The landscaping included beautiful gardens, stone steps leading to an old well that doubled as a fountain, a large swimming pool, and a tennis court. Because the property was at 1,000 feet above seal level, it was added that “the house commands a magnificent view that sweeps the whole Los Angeles plain, from the down-town skyscrapers on out over the sea to Catalina and the Channel Islands.”

Niblo retired in 1933, but his finances suffered during the Great Depression and he rented the house to actor Katharine Hepburn before it was old in 140 to Jules Stein, founder of MCA. Forty years later, after Stein’s death, media mogul Rupert Murdoch purchased the estate and it is now owned by his son James.

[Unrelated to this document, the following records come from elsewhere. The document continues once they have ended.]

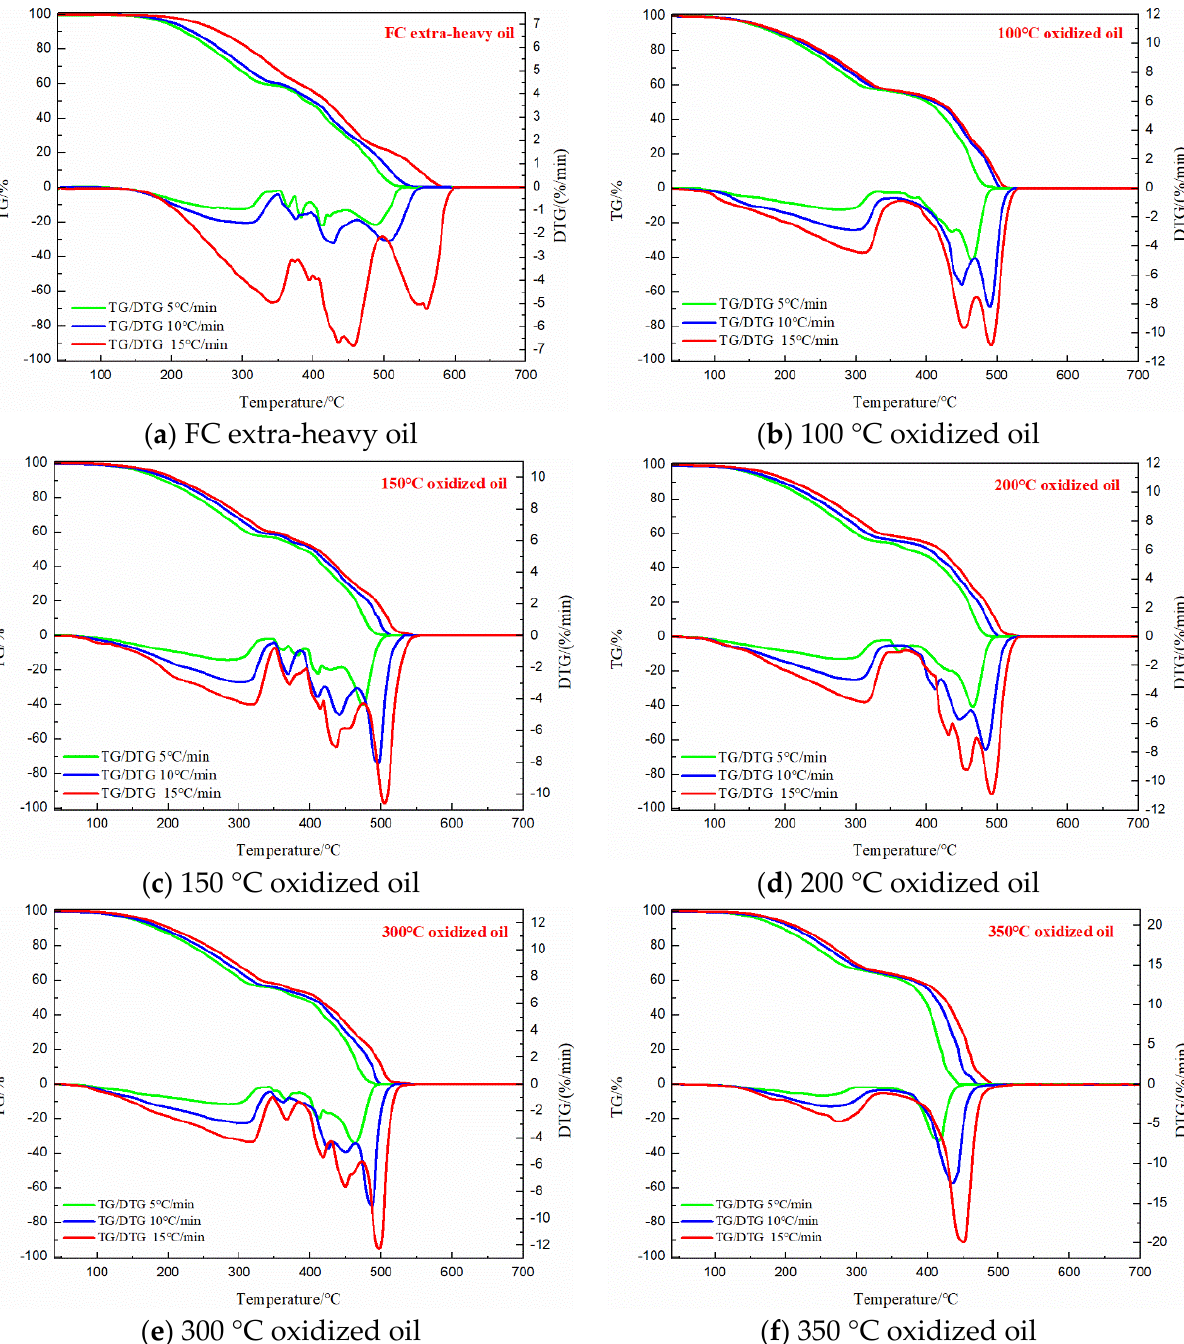
Figure 6. TG/DTG curves of FC extra-heavy oil and each oxidized oil. Table 4. TG/DTG curve parameters of the FC extra-heavy oil and oxidized oils.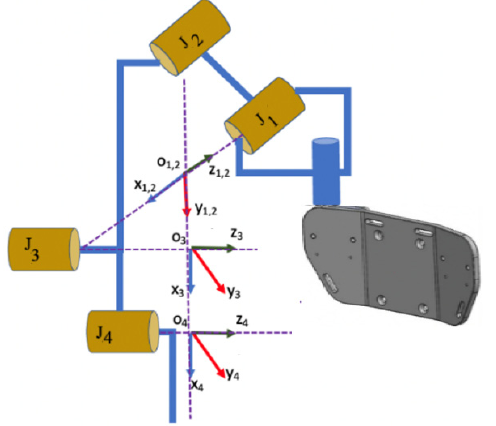
Figure 1. Review of wheelchair upper-limb exoskeleton robot system.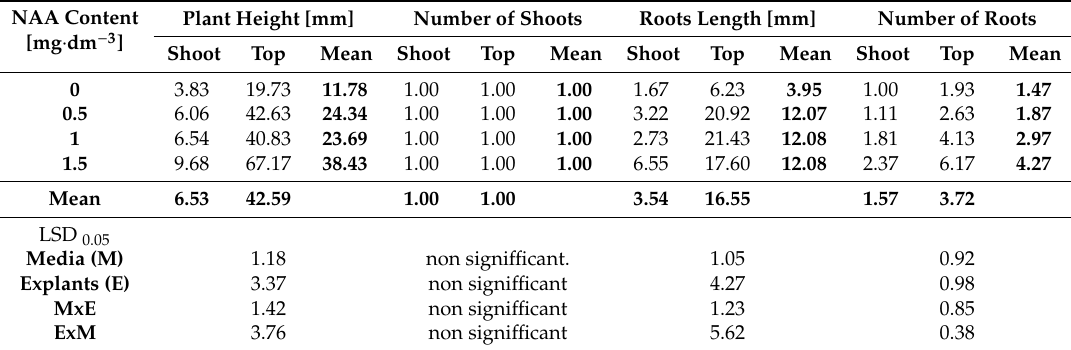
Figure 6. Top ( a ) and shoot ( b ) explant propagated on the MS medium supplemented with 1 mg ∙ dm − 3 of kinetin (KIN) after 6 weeks of growth. Table 2. E ff ects of type explants and 1-naphthaleneacetic acid (NAA) content on the rooting of Honckenya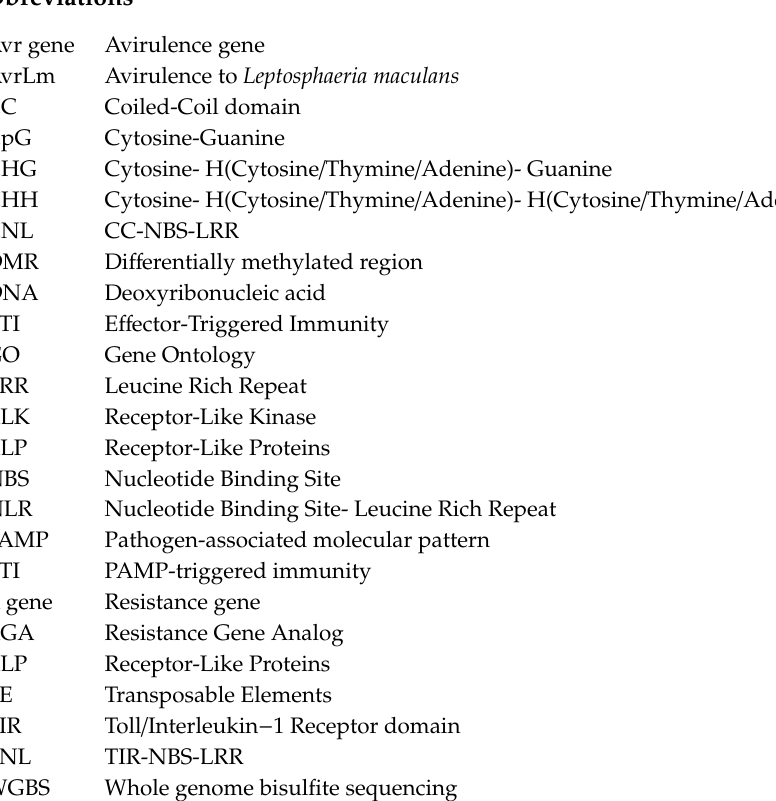
Table S1: List of genes located upstream of deferentially methylated promoters between leaves from control plants and leaves from plants infected with Leptosphaeria maculans of Brassica napus cultivars Westar (susceptible) and Sturt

There are a few other items of note, including a photo of an equestrian club of elites at the Beverly Hills Hotel, with such names as actor Tom Mix, businessmen Irving H. Hellman and Marco Hellman, and others; the back cover image of the Honeymon Lodge at Cedar Pines Park in the mountains above San Bernardino; and a feature on Palm Springs, including an arhitectural rendering of the El Mirador Hotel, a $1 million sprawling faility of 200 rooms, a plunge, tennis courts, a golf course, a desert garden and more on 20 acres.
The hotel opened in January 1928 and was designed by Walker and Eisen of Los Angeles, who worked on the initial phase of La Casa Nueva at the Homestead and designed many of Walter Temple’s buildings in Los Angeles and the San Gabriel Valley. Developer Prescott Stevens was hammered by the Great Depression and sold the property for just $300,000 in 1932. After use as a hospital for wounded soldiers during World War II, the property repoened in as a hotel in the early 1950s but is now the Desert Region Medical Center campus with all the original hotel buildings gone, though the bell tower was replicated.

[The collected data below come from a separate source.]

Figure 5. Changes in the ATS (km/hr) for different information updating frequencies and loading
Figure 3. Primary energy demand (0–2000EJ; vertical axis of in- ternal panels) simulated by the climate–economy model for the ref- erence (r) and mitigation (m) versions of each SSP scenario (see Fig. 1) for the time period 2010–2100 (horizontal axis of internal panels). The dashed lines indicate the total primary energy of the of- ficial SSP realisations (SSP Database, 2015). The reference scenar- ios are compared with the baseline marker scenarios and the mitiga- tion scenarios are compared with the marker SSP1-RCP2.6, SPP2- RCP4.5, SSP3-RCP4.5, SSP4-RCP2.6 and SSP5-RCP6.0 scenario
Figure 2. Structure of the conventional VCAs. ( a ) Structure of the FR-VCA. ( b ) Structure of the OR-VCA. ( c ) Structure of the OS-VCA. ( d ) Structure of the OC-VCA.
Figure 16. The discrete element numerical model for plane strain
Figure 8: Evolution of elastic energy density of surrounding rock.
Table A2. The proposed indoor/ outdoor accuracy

Leafing through the pages of this issue of Pictorial California is an interesting excursion through parts of the Golden State some ninety-five years ago, with the focus mostly on the well-to-do and the natural and man-made beauty of the state, save for the conspicuous exception of San Quentin. The Homestead has quite a few copies of the magazine between 1926-1930, so look for more of these in future posts.